WORKING DATA section start

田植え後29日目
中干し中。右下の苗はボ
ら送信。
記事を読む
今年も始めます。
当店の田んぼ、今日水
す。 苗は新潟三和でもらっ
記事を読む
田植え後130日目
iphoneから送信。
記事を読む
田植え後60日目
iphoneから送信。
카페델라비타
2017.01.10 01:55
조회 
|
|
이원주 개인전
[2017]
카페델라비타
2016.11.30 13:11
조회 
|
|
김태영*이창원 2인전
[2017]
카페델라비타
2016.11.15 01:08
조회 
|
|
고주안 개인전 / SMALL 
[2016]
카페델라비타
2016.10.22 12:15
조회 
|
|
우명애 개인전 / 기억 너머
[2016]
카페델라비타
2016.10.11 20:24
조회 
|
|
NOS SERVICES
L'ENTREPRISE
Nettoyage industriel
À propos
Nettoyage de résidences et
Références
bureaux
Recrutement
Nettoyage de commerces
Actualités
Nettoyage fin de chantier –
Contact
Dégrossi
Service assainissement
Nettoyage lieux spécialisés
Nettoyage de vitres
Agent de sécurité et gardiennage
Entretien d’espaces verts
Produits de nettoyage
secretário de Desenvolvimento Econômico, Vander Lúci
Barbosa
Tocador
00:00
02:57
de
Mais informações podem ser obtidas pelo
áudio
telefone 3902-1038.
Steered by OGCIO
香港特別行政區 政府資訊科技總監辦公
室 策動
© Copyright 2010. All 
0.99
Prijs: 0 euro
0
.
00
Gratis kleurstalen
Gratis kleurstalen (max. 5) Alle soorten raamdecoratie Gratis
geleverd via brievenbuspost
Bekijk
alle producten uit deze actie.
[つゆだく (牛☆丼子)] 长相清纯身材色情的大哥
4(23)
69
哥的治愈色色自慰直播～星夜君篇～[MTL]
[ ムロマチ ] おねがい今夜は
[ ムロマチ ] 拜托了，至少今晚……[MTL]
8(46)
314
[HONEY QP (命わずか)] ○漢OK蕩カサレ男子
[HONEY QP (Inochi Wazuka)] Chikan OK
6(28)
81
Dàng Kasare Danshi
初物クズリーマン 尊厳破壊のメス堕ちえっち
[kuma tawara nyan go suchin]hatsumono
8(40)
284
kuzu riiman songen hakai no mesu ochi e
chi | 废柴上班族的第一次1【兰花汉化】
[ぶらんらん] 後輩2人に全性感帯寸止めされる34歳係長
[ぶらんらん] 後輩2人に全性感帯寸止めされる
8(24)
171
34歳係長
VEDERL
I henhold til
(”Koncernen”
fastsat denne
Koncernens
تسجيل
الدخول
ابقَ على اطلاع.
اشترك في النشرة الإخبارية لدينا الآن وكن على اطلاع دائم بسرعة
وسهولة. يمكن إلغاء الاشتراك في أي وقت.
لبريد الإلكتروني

WORKING DATA section end

* _WHAT TO DO_
Copy out exactly the lines that run from the one holding "NOS SERVICES" through the end of the data above.

* _WRITTEN ANSWER_
NOS SERVICES
L'ENTREPRISE
Nettoyage industriel
À propos
Nettoyage de résidences et
Références
bureaux
Recrutement
Nettoyage de commerces
Actualités
Nettoyage fin de chantier –
Contact
Dégrossi
Service assainissement
Nettoyage lieux spécialisés
Nettoyage de vitres
Agent de sécurité et gardiennage
Entretien d’espaces verts
Produits de nettoyage
secretário de Desenvolvimento Econômico, Vander Lúci
Barbosa
Tocador
00:00
02:57
de
Mais informações podem ser obtidas pelo
áudio
telefone 3902-1038.
Steered by OGCIO
香港特別行政區 政府資訊科技總監辦公
室 策動
© Copyright 2010. All 
0.99
Prijs: 0 euro
0
.
00
Gratis kleurstalen
Gratis kleurstalen (max. 5) Alle soorten raamdecoratie Gratis
geleverd via brievenbuspost
Bekijk
alle producten uit deze actie.
[つゆだく (牛☆丼子)] 长相清纯身材色情的大哥
4(23)
69
哥的治愈色色自慰直播～星夜君篇～[MTL]
[ ムロマチ ] おねがい今夜は
[ ムロマチ ] 拜托了，至少今晚……[MTL]
8(46)
314
[HONEY QP (命わずか)] ○漢OK蕩カサレ男子
[HONEY QP (Inochi Wazuka)] Chikan OK
6(28)
81
Dàng Kasare Danshi
初物クズリーマン 尊厳破壊のメス堕ちえっち
[kuma tawara nyan go suchin]hatsumono
8(40)
284
kuzu riiman songen hakai no mesu ochi e
chi | 废柴上班族的第一次1【兰花汉化】
[ぶらんらん] 後輩2人に全性感帯寸止めされる34歳係長
[ぶらんらん] 後輩2人に全性感帯寸止めされる
8(24)
171
34歳係長
VEDERL
I henhold til
(”Koncernen”
fastsat denne
Koncernens
تسجيل
الدخول
ابقَ على اطلاع.
اشترك في النشرة الإخبارية لدينا الآن وكن على اطلاع دائم بسرعة
وسهولة. يمكن إلغاء الاشتراك في أي وقت.
لبريد الإلكتروني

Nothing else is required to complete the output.